Reports from the Field

Recent field reports from the first group of centers documents the challenges facing the mentors, as well as their resourcefulness and dedication:

In Kamanga, a mentor named Lisa started the center in her backyard, with 100 kids in two sessions throughout the day. Initially, she borrowed a radio and used a wall of her house as a board until the local community center provided space for a classroom. In order to keep the radio running, Lisa sold fritters so that she could buy fresh batteries. In the second year, a foundation donated a wind-up radio. Lisa recruited and trained assistant mentor, Benzic, so that she could care for her ailing husband.

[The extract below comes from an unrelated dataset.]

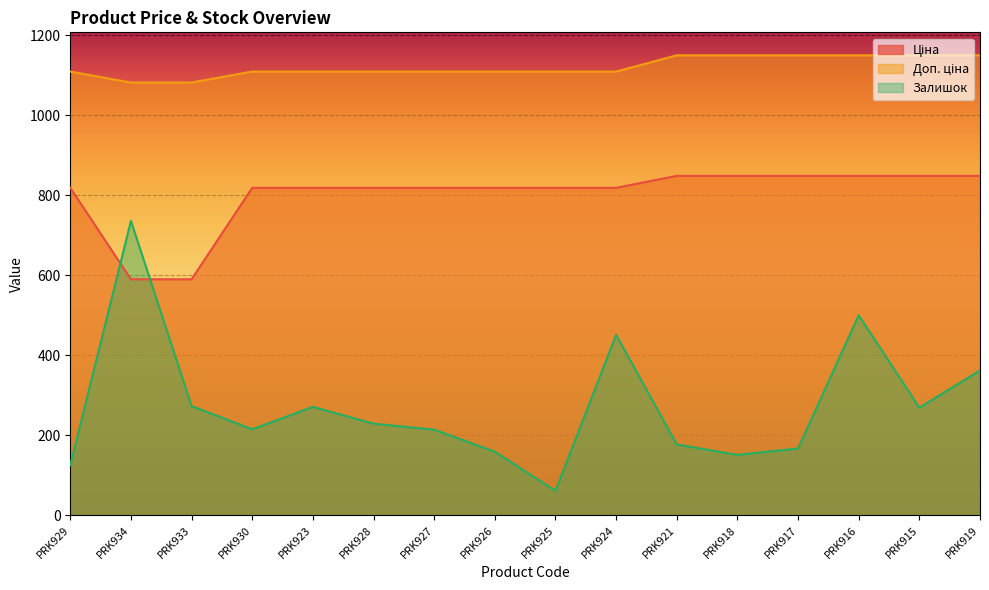

Which series has the largest total across all categories?

Доп. ціна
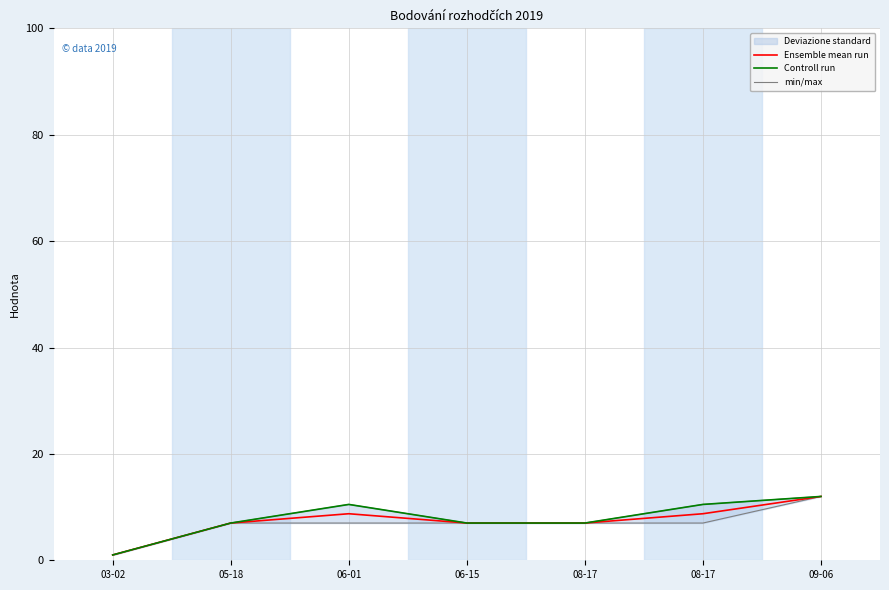

True or false: min/max and Controll run cross at least once.

False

When Lisa died suddenly in the fall of 2001, Benzic took over the center and he has carried on through many setbacks and some resistance from the community—families who had felt comfortable with Lisa. Benzic has won support from local churches and organizations, who have donated books and supplies to the center.

In Chimbwete and Nang’ombe, mentors David Mumba and Linda Ndiweni have encouraged neighboring communities to open centers for the large number of out-of-school children. They’ve recruited 10 new mentors and organized a three-day training program for them. The new mentors have opened four new centers, which Mumba and Ndiweni visit regularly, despite the long walks and the responsibilities of their own centers. When one of the mentors died last year, Ndiweni and Mumba organized contributions for the family from all of the mentors. At the burial, Ndiweni urged the community to find another mentor, which they've done.

In the Chikuni, Monze district—the number of centers has grown from two to 21with support from the Catholic Church and the formal school system. Each center has at least two mentors and all attend monthly training sessions and regular refresher courses. The strong test scores of the children from the Chikuni, Monze learning center in comparison to the students from the government schools provides an early indication of the project’s success. Equally promising is the unique partnership that is emerging in the district, with the government schools and the Catholic Church supporting the expansion of the learning centers.

To Laflin, the collaboration shows how the formal and informal systems can benefit one another. “We’re encouraging these kinds of alliances throughout the country,” he says. “The formal schools have resources and infrastructure that they can share with the learning centers, and the centers help to relieve overcrowding in the schools—as well as reaching children that the formal system cannot.”

Interactive Radio Instruction (IRI) in Developing Countries

For the past three decades, EDC's Center for Multichannel Learning (MCL) has pioneered the use of radio to bring curriculum and teacher training to classrooms in some of the world's least-developed countries. Throughout Africa and South America, radio has been a tremendous resource for learning and dissemination.

Recognizing radio's potential as an untapped learning channel, EDC staff members began developing radio-based curriculum and teacher training materials. The radio lessons use stories, songs, physical activities, and role plays that encourage and model interactive exchanges between teachers and students.